Service projects will take place in the Amazon Basin. In the morning, students will begin their service project in a nearby village where they will focus on education, clean water and agriculture. After the morning session, students will get to experience activities pertaining to the Spanish culture. Later in the evening, the club will come together as a group to discuss how the day was and how it connected to global issues.

The club will move further south to a city called Baños de Agua Santa meaning the gateway to the Amazon. The students will get to become one with nature while seeing the 60 waterfalls that make Baños a popular attraction. Finally, the kids will make their way back to Quito.

“I think I really like the trip because it will give the students an opportunity to see a life in a different country and a less fortunate country as well,” club sponsor Brian Santos said.

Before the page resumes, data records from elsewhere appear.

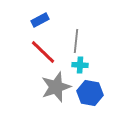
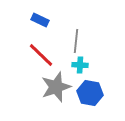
blue rectangle: rotated 54 degrees clockwise
red line: moved 2 px left, 3 px down
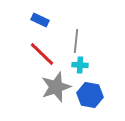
red line: moved 1 px right, 1 px up
blue hexagon: moved 2 px down
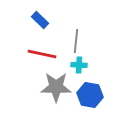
blue rectangle: rotated 18 degrees clockwise
red line: rotated 32 degrees counterclockwise
cyan cross: moved 1 px left
gray star: rotated 20 degrees clockwise
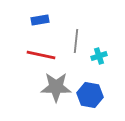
blue rectangle: rotated 54 degrees counterclockwise
red line: moved 1 px left, 1 px down
cyan cross: moved 20 px right, 9 px up; rotated 21 degrees counterclockwise
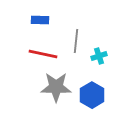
blue rectangle: rotated 12 degrees clockwise
red line: moved 2 px right, 1 px up
blue hexagon: moved 2 px right; rotated 20 degrees clockwise
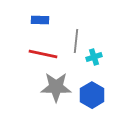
cyan cross: moved 5 px left, 1 px down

Before leaving Ecuador, the kids will go to Otavalo. The students will get some leisure time to look at local shops and get to make their own ponchos taught by a local family. The whole point of the trip is to take part in workshops and help the community, also to connect with the locals and experience their culture. All of these activities will be led by a field director the club will be assigned with.

“They are really educational and a way for students to learn in a fun way. It’s real world practice rather than sitting in a classroom just talking about it, and you also get to experience the culture firsthand,” senior member Theresa Blase said.